• REQUIRED ACTION:
Output the entries exactly as they appear. Pictures should not be included.

Dataset entries:
※ ※ ※

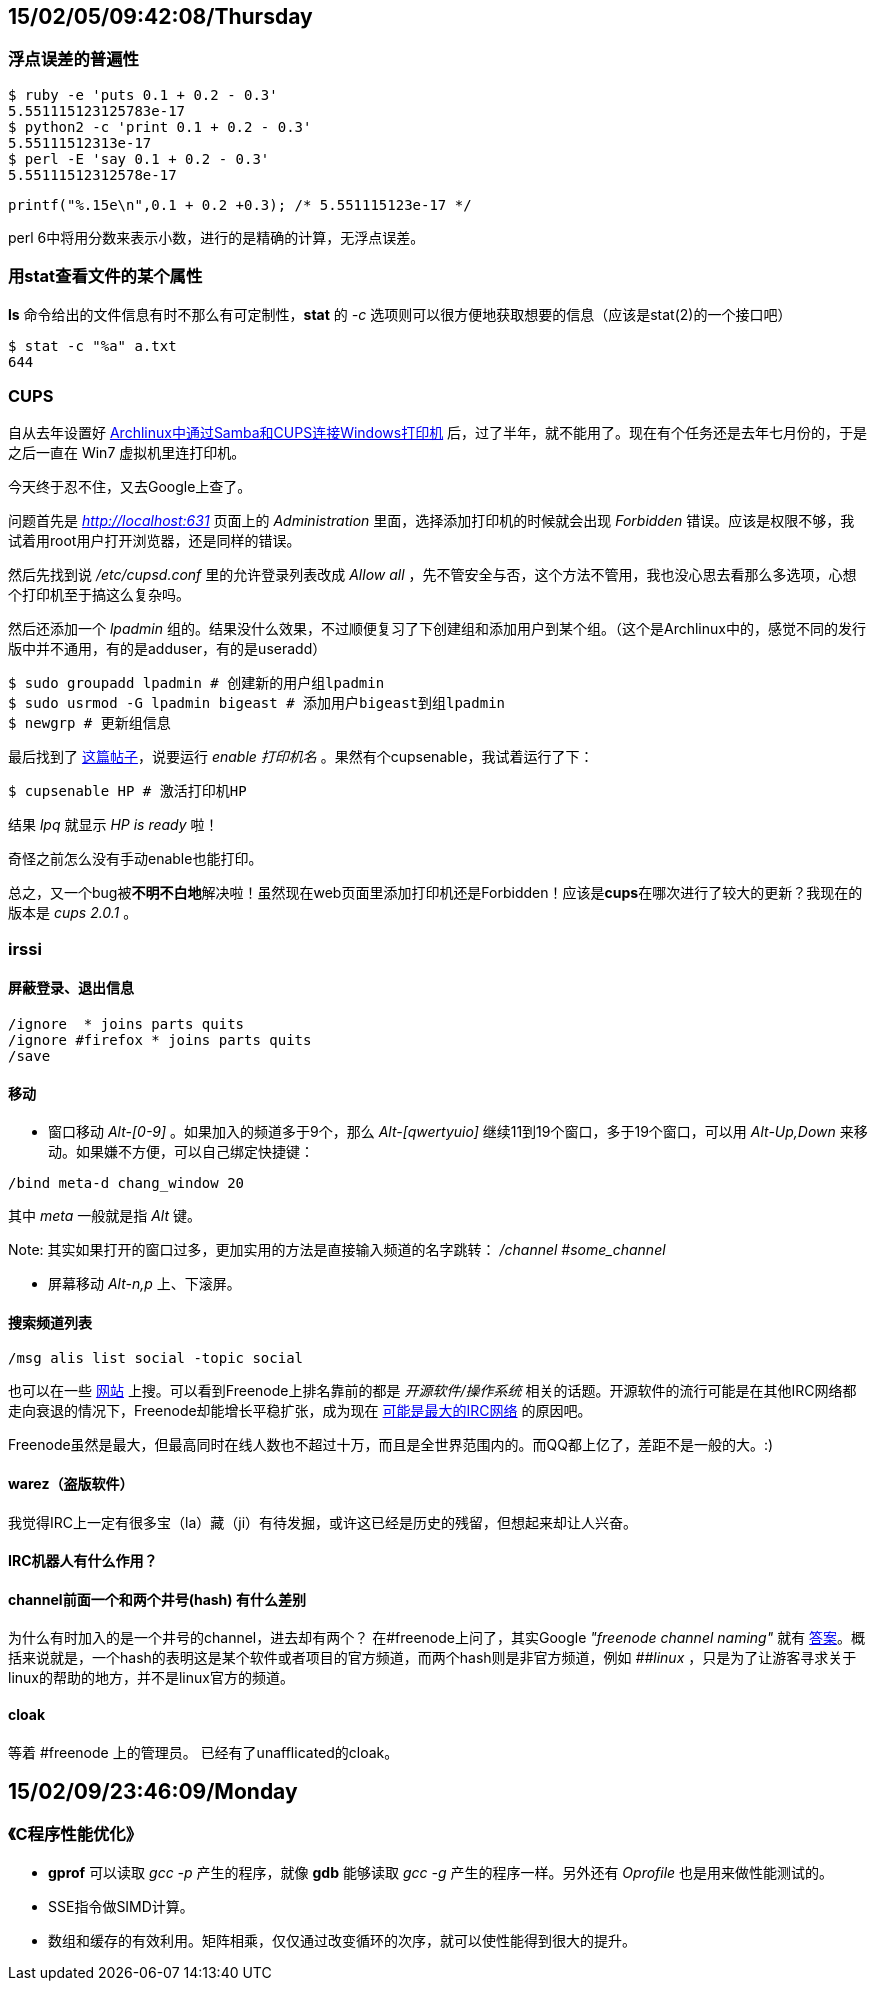 :source-highlighter: pygments
:pygments-style: manni
== 15/02/05/09:42:08/Thursday
=== 浮点误差的普遍性
[source, bash]
$ ruby -e 'puts 0.1 + 0.2 - 0.3'
5.551115123125783e-17
$ python2 -c 'print 0.1 + 0.2 - 0.3'
5.55111512313e-17
$ perl -E 'say 0.1 + 0.2 - 0.3'
5.55111512312578e-17

[source, C]
printf("%.15e\n",0.1 + 0.2 +0.3); /* 5.551115123e-17 */

perl 6中将用分数来表示小数，进行的是精确的计算，无浮点误差。

=== 用**stat**查看文件的某个属性
**ls** 命令给出的文件信息有时不那么有可定制性，**stat** 的 _-c_ 选项则可以很方便地获取想要的信息（应该是stat(2)的一个接口吧）
[source, bash]
$ stat -c "%a" a.txt
644

=== CUPS
自从去年设置好 http://bigeast.tumblr.com/post/79261788417/archlinux-samba-cups-windows/[Archlinux中通过Samba和CUPS连接Windows打印机] 后，过了半年，就不能用了。现在有个任务还是去年七月份的，于是之后一直在 Win7 虚拟机里连打印机。

今天终于忍不住，又去Google上查了。

问题首先是 _http://localhost:631_ 页面上的 _Administration_ 里面，选择添加打印机的时候就会出现 _Forbidden_ 错误。应该是权限不够，我试着用root用户打开浏览器，还是同样的错误。

然后先找到说 _/etc/cupsd.conf_ 里的允许登录列表改成 _Allow all_ ，先不管安全与否，这个方法不管用，我也没心思去看那么多选项，心想个打印机至于搞这么复杂吗。

然后还添加一个 _lpadmin_ 组的。结果没什么效果，不过顺便复习了下创建组和添加用户到某个组。（这个是Archlinux中的，感觉不同的发行版中并不通用，有的是adduser，有的是useradd）
[source, bash]
$ sudo groupadd lpadmin # 创建新的用户组lpadmin
$ sudo usrmod -G lpadmin bigeast # 添加用户bigeast到组lpadmin
$ newgrp # 更新组信息

最后找到了 http://www.linuxquestions.org/questions/linux-newbie-8/how-do-i-start-a-not-ready-cups-printer-168045/[这篇帖子]，说要运行 _enable 打印机名_ 。果然有个cupsenable，我试着运行了下：
[source, bash]
$ cupsenable HP # 激活打印机HP

结果 _lpq_ 就显示 _HP is ready_ 啦！

奇怪之前怎么没有手动enable也能打印。

总之，又一个bug被**[red]#不明不白地#**解决啦！虽然现在web页面里添加打印机还是Forbidden！应该是**cups**在哪次进行了较大的更新？我现在的版本是 _cups 2.0.1_ 。

=== irssi 

==== 屏蔽登录、退出信息
[source, bash]
/ignore  * joins parts quits
/ignore #firefox * joins parts quits
/save

==== 移动
* 窗口移动
_Alt-[0-9]_ 。如果加入的频道多于9个，那么 _Alt-[qwertyuio]_ 继续11到19个窗口，多于19个窗口，可以用 _Alt-Up,Down_ 来移动。如果嫌不方便，可以自己绑定快捷键：

[source, bash]
/bind meta-d chang_window 20

其中 _meta_ 一般就是指 _Alt_ 键。

Note: 其实如果打开的窗口过多，更加实用的方法是直接输入频道的名字跳转： _/channel #some_channel_

* 屏幕移动
_Alt-n,p_ 上、下滚屏。

==== 搜索频道列表
[source, bash]
/msg alis list social -topic social

也可以在一些 http://irc.netsplit.de/channels/?net=freenode&num=10[网站] 上搜。可以看到Freenode上排名靠前的都是 _开源软件/操作系统_ 相关的话题。开源软件的流行可能是在其他IRC网络都走向衰退的情况下，Freenode却能增长平稳扩张，成为现在 http://royal.pingdom.com/2012/04/24/irc-is-dead-long-live-irc[可能是最大的IRC网络] 的原因吧。

Freenode虽然是最大，但最高同时在线人数也不超过十万，而且是全世界范围内的。而QQ都上亿了，差距不是一般的大。:)

==== warez（盗版软件）
我觉得IRC上一定有很多宝（la）藏（ji）有待发掘，或许这已经是历史的残留，但想起来却让人兴奋。

==== IRC机器人有什么作用？

==== channel前面一个和两个井号(hash) 有什么差别
[line-through]#为什么有时加入的是一个井号的channel，进去却有两个？#
在\#freenode上问了，其实Google _"freenode channel naming"_ 就有 https://freenode.net/policy.shtml#channelnaming[答案]。概括来说就是，一个hash的表明这是某个软件或者项目的官方频道，而两个hash则是非官方频道，例如 _##linux_ ，只是为了让游客寻求关于linux的帮助的地方，并不是linux官方的频道。

==== cloak
[line-through]#等着 #freenode 上的管理员。# 已经有了unafflicated的cloak。


== 15/02/09/23:46:09/Monday
=== 《C程序性能优化》
* **gprof** 可以读取 _gcc -p_ 产生的程序，就像 **gdb** 能够读取 _gcc -g_ 产生的程序一样。另外还有 _Oprofile_ 也是用来做性能测试的。
* SSE指令做SIMD计算。
* 数组和缓存的有效利用。矩阵相乘，仅仅通过改变循环的次序，就可以使性能得到很大的提升。

:docinfo:
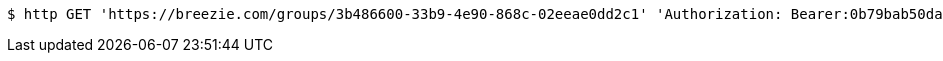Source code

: [source,bash]
----
$ http GET 'https://breezie.com/groups/3b486600-33b9-4e90-868c-02eeae0dd2c1' 'Authorization: Bearer:0b79bab50daca910b000d4f1a2b675d604257e42'
----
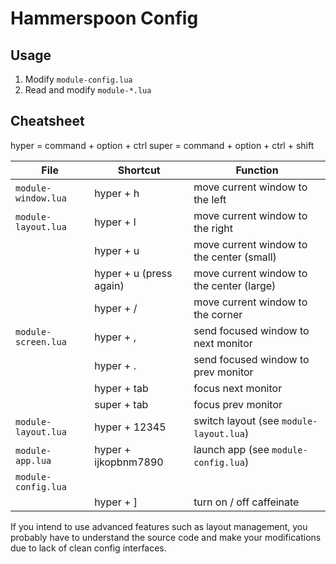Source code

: * Hammerspoon Config

** Usage

1. Modify ~module-config.lua~
2. Read and modify ~module-*.lua~

** Cheatsheet

hyper = command + option + ctrl
super = command + option + ctrl + shift

| File                | Shortcut                | Function                                  |
|---------------------+-------------------------+-------------------------------------------|
| ~module-window.lua~ | hyper + h               | move current window to the left           |
| ~module-layout.lua~ | hyper + l               | move current window to the right          |
|                     | hyper + u               | move current window to the center (small) |
|                     | hyper + u (press again) | move current window to the center (large) |
|                     | hyper + /               | move current window to the corner         |
|---------------------+-------------------------+-------------------------------------------|
| ~module-screen.lua~ | hyper + ,               | send focused window to next monitor       |
|                     | hyper + .               | send focused window to prev monitor       |
|                     | hyper + tab             | focus next monitor                        |
|                     | super + tab             | focus prev monitor                        |
|---------------------+-------------------------+-------------------------------------------|
| ~module-layout.lua~ | hyper + 12345           | switch layout (see ~module-layout.lua~)   |
|---------------------+-------------------------+-------------------------------------------|
| ~module-app.lua~    | hyper + ijkopbnm7890    | launch app (see ~module-config.lua~)      |
| ~module-config.lua~ |                         |                                           |
|---------------------+-------------------------+-------------------------------------------|
|                     | hyper + ]               | turn on / off caffeinate                  |

If you intend to use advanced features such as layout management, you probably
have to understand the source code and make your modifications due to lack of
clean config interfaces.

※ ※ ※

• EXERCISE ANSWER:
 :source-highlighter: pygments
:pygments-style: manni
== 15/02/05/09:42:08/Thursday
=== 浮点误差的普遍性
[source, bash]
$ ruby -e 'puts 0.1 + 0.2 - 0.3'
5.551115123125783e-17
$ python2 -c 'print 0.1 + 0.2 - 0.3'
5.55111512313e-17
$ perl -E 'say 0.1 + 0.2 - 0.3'
5.55111512312578e-17

[source, C]
printf("%.15e\n",0.1 + 0.2 +0.3); /* 5.551115123e-17 */

perl 6中将用分数来表示小数，进行的是精确的计算，无浮点误差。

=== 用**stat**查看文件的某个属性
**ls** 命令给出的文件信息有时不那么有可定制性，**stat** 的 _-c_ 选项则可以很方便地获取想要的信息（应该是stat(2)的一个接口吧）
[source, bash]
$ stat -c "%a" a.txt
644

=== CUPS
自从去年设置好 http://bigeast.tumblr.com/post/79261788417/archlinux-samba-cups-windows/[Archlinux中通过Samba和CUPS连接Windows打印机] 后，过了半年，就不能用了。现在有个任务还是去年七月份的，于是之后一直在 Win7 虚拟机里连打印机。

今天终于忍不住，又去Google上查了。

问题首先是 _http://localhost:631_ 页面上的 _Administration_ 里面，选择添加打印机的时候就会出现 _Forbidden_ 错误。应该是权限不够，我试着用root用户打开浏览器，还是同样的错误。

然后先找到说 _/etc/cupsd.conf_ 里的允许登录列表改成 _Allow all_ ，先不管安全与否，这个方法不管用，我也没心思去看那么多选项，心想个打印机至于搞这么复杂吗。

然后还添加一个 _lpadmin_ 组的。结果没什么效果，不过顺便复习了下创建组和添加用户到某个组。（这个是Archlinux中的，感觉不同的发行版中并不通用，有的是adduser，有的是useradd）
[source, bash]
$ sudo groupadd lpadmin # 创建新的用户组lpadmin
$ sudo usrmod -G lpadmin bigeast # 添加用户bigeast到组lpadmin
$ newgrp # 更新组信息

最后找到了 http://www.linuxquestions.org/questions/linux-newbie-8/how-do-i-start-a-not-ready-cups-printer-168045/[这篇帖子]，说要运行 _enable 打印机名_ 。果然有个cupsenable，我试着运行了下：
[source, bash]
$ cupsenable HP # 激活打印机HP

结果 _lpq_ 就显示 _HP is ready_ 啦！

奇怪之前怎么没有手动enable也能打印。

总之，又一个bug被**[red]#不明不白地#**解决啦！虽然现在web页面里添加打印机还是Forbidden！应该是**cups**在哪次进行了较大的更新？我现在的版本是 _cups 2.0.1_ 。

=== irssi 

==== 屏蔽登录、退出信息
[source, bash]
/ignore  * joins parts quits
/ignore #firefox * joins parts quits
/save

==== 移动
* 窗口移动
_Alt-[0-9]_ 。如果加入的频道多于9个，那么 _Alt-[qwertyuio]_ 继续11到19个窗口，多于19个窗口，可以用 _Alt-Up,Down_ 来移动。如果嫌不方便，可以自己绑定快捷键：

[source, bash]
/bind meta-d chang_window 20

其中 _meta_ 一般就是指 _Alt_ 键。

Note: 其实如果打开的窗口过多，更加实用的方法是直接输入频道的名字跳转： _/channel #some_channel_

* 屏幕移动
_Alt-n,p_ 上、下滚屏。

==== 搜索频道列表
[source, bash]
/msg alis list social -topic social

也可以在一些 http://irc.netsplit.de/channels/?net=freenode&num=10[网站] 上搜。可以看到Freenode上排名靠前的都是 _开源软件/操作系统_ 相关的话题。开源软件的流行可能是在其他IRC网络都走向衰退的情况下，Freenode却能增长平稳扩张，成为现在 http://royal.pingdom.com/2012/04/24/irc-is-dead-long-live-irc[可能是最大的IRC网络] 的原因吧。

Freenode虽然是最大，但最高同时在线人数也不超过十万，而且是全世界范围内的。而QQ都上亿了，差距不是一般的大。:)

==== warez（盗版软件）
我觉得IRC上一定有很多宝（la）藏（ji）有待发掘，或许这已经是历史的残留，但想起来却让人兴奋。

==== IRC机器人有什么作用？

==== channel前面一个和两个井号(hash) 有什么差别
[line-through]#为什么有时加入的是一个井号的channel，进去却有两个？#
在\#freenode上问了，其实Google _"freenode channel naming"_ 就有 https://freenode.net/policy.shtml#channelnaming[答案]。概括来说就是，一个hash的表明这是某个软件或者项目的官方频道，而两个hash则是非官方频道，例如 _##linux_ ，只是为了让游客寻求关于linux的帮助的地方，并不是linux官方的频道。

==== cloak
[line-through]#等着 #freenode 上的管理员。# 已经有了unafflicated的cloak。


== 15/02/09/23:46:09/Monday
=== 《C程序性能优化》
* **gprof** 可以读取 _gcc -p_ 产生的程序，就像 **gdb** 能够读取 _gcc -g_ 产生的程序一样。另外还有 _Oprofile_ 也是用来做性能测试的。
* SSE指令做SIMD计算。
* 数组和缓存的有效利用。矩阵相乘，仅仅通过改变循环的次序，就可以使性能得到很大的提升。

:docinfo:
Source code

: [source,bash]
----
$ http GET 'https://breezie.com/groups/3b486600-33b9-4e90-868c-02eeae0dd2c1' 'Authorization: Bearer:0b79bab50daca910b000d4f1a2b675d604257e42'
----
Source code

: * Hammerspoon Config

** Usage

1. Modify ~module-config.lua~
2. Read and modify ~module-*.lua~

** Cheatsheet

hyper = command + option + ctrl
super = command + option + ctrl + shift

| File                | Shortcut                | Function                                  |
|---------------------+-------------------------+-------------------------------------------|
| ~module-window.lua~ | hyper + h               | move current window to the left           |
| ~module-layout.lua~ | hyper + l               | move current window to the right          |
|                     | hyper + u               | move current window to the center (small) |
|                     | hyper + u (press again) | move current window to the center (large) |
|                     | hyper + /               | move current window to the corner         |
|---------------------+-------------------------+-------------------------------------------|
| ~module-screen.lua~ | hyper + ,               | send focused window to next monitor       |
|                     | hyper + .               | send focused window to prev monitor       |
|                     | hyper + tab             | focus next monitor                        |
|                     | super + tab             | focus prev monitor                        |
|---------------------+-------------------------+-------------------------------------------|
| ~module-layout.lua~ | hyper + 12345           | switch layout (see ~module-layout.lua~)   |
|---------------------+-------------------------+-------------------------------------------|
| ~module-app.lua~    | hyper + ijkopbnm7890    | launch app (see ~module-config.lua~)      |
| ~module-config.lua~ |                         |                                           |
|---------------------+-------------------------+-------------------------------------------|
|                     | hyper + ]               | turn on / off caffeinate                  |

If you intend to use advanced features such as layout management, you probably
have to understand the source code and make your modifications due to lack of
clean config interfaces.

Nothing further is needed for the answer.